東京・有楽町の映画館で予定されていた、特別上映「キム・ギドクとは何者だったのか」の中止が発表された。キム・ギドク監督は昨年、新型コロナウイルス感染症で死去。その死は一部のファンに衝撃を与えたが、一方で性暴力の告発を受け、韓国映画界から「追放」された人物でもある。そのため、日本での特別上映について、ツイッター上で強い批判の声が上がっていた。今「作品に罪はない」といった理屈に、新たな角度からの検討が加え始められている。(フリーライター 小川たまか)

「鬼才」の追悼上映は必要だったのか

 外国映画の配給などを行うクレストインターナショナルの公式サイトで「キム・ギドク特別上映中止のお知らせ」が発表されたのは、12月7日。

 キム・ギドク監督はベネチア国際映画祭で2回監督賞を受賞するなど国際的評価が高く、その作風から「鬼才」と評されていた。しかし2017年、女優がキム監督からの性暴力被害を告発したことをきっかけに、女優や撮影スタッフなど複数の女性が、作品の撮影中などに度重なる暴力、性暴力が行われたと証言した。キム監督は性暴力について否認。女優らを逆に名誉毀損で訴えたが、昨年敗訴した。

 韓国国内の批判は強く、韓国映画界から「追放」状態だったため、国外での活動を続けていたと報じられている。しかし、2020年12月に滞在中のラトビアで、新型コロナウイルス感染症で死去した。

 没後1年に合わせて東京・有楽町の映画館で予定されていた特別上映は、告知開始直後からネット上で批判の声が上がった。告知文にあった「訴訟を起こされスキャンダルにまみれていた」「世界三大映画祭を制した映画監督として認められた人物でありながら、その死を悼むことすら許されない空気が流れた」といった文章が、被害者たちが語った深刻な性暴力被害を単なる「スキャンダル」かのように矮小化するものだと批判されていた。

 さらに火に油を注いだのが、12月5日公開されたクレストインターナショナル代表による見解だった。

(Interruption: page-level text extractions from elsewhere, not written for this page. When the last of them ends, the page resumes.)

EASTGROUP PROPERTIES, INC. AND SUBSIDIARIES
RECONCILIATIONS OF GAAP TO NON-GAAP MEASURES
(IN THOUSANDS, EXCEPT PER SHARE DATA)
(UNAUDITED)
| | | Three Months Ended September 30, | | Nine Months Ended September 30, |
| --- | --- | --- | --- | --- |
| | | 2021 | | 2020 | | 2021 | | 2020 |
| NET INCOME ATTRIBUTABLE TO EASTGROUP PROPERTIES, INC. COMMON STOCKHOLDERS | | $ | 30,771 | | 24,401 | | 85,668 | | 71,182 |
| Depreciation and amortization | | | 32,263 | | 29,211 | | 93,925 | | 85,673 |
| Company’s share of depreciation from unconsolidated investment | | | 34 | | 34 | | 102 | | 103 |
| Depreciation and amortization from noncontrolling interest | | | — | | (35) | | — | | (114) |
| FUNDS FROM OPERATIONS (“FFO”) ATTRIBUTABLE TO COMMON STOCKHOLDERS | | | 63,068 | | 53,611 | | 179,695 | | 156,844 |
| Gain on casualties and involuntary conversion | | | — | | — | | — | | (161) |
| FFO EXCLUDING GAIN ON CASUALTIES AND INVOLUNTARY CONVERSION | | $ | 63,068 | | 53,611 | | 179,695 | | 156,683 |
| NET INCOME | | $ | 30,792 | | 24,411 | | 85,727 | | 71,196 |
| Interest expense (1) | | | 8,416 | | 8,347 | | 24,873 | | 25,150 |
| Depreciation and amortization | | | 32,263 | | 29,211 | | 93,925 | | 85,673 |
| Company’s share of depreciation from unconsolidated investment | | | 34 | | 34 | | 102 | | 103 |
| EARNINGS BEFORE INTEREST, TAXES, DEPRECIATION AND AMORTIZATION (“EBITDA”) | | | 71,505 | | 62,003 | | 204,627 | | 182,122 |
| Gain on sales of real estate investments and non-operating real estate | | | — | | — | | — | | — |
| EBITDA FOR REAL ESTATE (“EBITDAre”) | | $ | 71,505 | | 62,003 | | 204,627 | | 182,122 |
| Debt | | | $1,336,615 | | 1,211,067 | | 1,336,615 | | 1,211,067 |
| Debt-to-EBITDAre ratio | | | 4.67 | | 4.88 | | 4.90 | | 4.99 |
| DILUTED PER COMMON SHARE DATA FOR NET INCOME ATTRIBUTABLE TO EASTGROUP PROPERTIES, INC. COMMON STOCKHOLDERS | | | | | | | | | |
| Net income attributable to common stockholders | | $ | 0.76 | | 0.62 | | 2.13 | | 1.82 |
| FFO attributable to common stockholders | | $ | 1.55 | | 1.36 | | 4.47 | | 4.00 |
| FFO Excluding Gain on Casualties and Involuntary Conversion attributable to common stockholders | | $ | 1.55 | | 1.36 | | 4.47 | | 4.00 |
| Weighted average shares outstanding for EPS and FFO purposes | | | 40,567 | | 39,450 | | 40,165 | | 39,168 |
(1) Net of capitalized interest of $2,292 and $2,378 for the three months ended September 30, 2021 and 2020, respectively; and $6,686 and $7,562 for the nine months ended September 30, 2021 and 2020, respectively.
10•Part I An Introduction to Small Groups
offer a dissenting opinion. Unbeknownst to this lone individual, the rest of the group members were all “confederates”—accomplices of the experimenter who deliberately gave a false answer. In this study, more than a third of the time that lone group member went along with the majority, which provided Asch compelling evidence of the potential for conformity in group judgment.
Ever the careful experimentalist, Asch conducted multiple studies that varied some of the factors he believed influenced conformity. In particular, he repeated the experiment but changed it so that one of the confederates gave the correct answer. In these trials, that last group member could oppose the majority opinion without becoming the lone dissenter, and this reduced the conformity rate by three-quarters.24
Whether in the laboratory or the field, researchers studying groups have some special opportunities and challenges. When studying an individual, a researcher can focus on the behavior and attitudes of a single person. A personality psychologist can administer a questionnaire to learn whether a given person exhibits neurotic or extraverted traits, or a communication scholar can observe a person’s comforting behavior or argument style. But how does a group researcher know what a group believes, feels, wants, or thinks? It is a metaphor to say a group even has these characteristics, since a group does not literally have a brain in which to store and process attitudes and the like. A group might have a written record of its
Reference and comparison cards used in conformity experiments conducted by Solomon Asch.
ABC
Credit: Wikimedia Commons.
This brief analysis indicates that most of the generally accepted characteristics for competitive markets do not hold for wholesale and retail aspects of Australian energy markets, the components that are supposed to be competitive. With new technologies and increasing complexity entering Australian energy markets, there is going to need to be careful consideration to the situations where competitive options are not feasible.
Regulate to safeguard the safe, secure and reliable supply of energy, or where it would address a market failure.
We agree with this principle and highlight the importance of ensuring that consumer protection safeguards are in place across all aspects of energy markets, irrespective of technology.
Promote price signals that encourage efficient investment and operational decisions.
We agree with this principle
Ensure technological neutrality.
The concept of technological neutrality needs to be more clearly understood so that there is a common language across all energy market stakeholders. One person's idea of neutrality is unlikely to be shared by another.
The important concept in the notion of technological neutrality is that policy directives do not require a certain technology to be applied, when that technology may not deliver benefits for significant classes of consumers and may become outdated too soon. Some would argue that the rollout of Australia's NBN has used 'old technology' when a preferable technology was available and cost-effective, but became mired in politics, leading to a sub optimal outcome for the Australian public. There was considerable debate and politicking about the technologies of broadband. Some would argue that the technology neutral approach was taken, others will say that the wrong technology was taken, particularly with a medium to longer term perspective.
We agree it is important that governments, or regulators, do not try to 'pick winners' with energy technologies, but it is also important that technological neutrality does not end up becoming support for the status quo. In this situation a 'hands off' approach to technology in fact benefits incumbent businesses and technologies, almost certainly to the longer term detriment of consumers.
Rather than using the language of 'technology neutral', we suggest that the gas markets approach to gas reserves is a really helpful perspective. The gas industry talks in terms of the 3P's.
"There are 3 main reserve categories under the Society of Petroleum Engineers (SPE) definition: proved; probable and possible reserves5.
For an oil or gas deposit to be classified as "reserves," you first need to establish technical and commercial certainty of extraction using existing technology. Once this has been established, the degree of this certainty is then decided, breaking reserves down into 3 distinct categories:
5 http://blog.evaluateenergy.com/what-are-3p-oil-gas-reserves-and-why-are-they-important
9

「大変遺憾なことだと認識していますが、犯罪者が作った映画を見るべきではないとは考えていません」「なぜ上映するのか、なぜダメなのかという問いを続け、『キム・ギドクとはいったい何者だったのか』を考える機会をつくりたいと思ってきました」などの文章は、これまでこういった問題が議論される際にもっともらしく使われてきた「作品と人格は別」をなぞったものでしかなく、批判や疑問の声に応える説明にはなっていなかった。

 中止の理由は明確にされていないが、タイミング的に見て、見解の発表でも賛同を集められなかったことが理由だろう。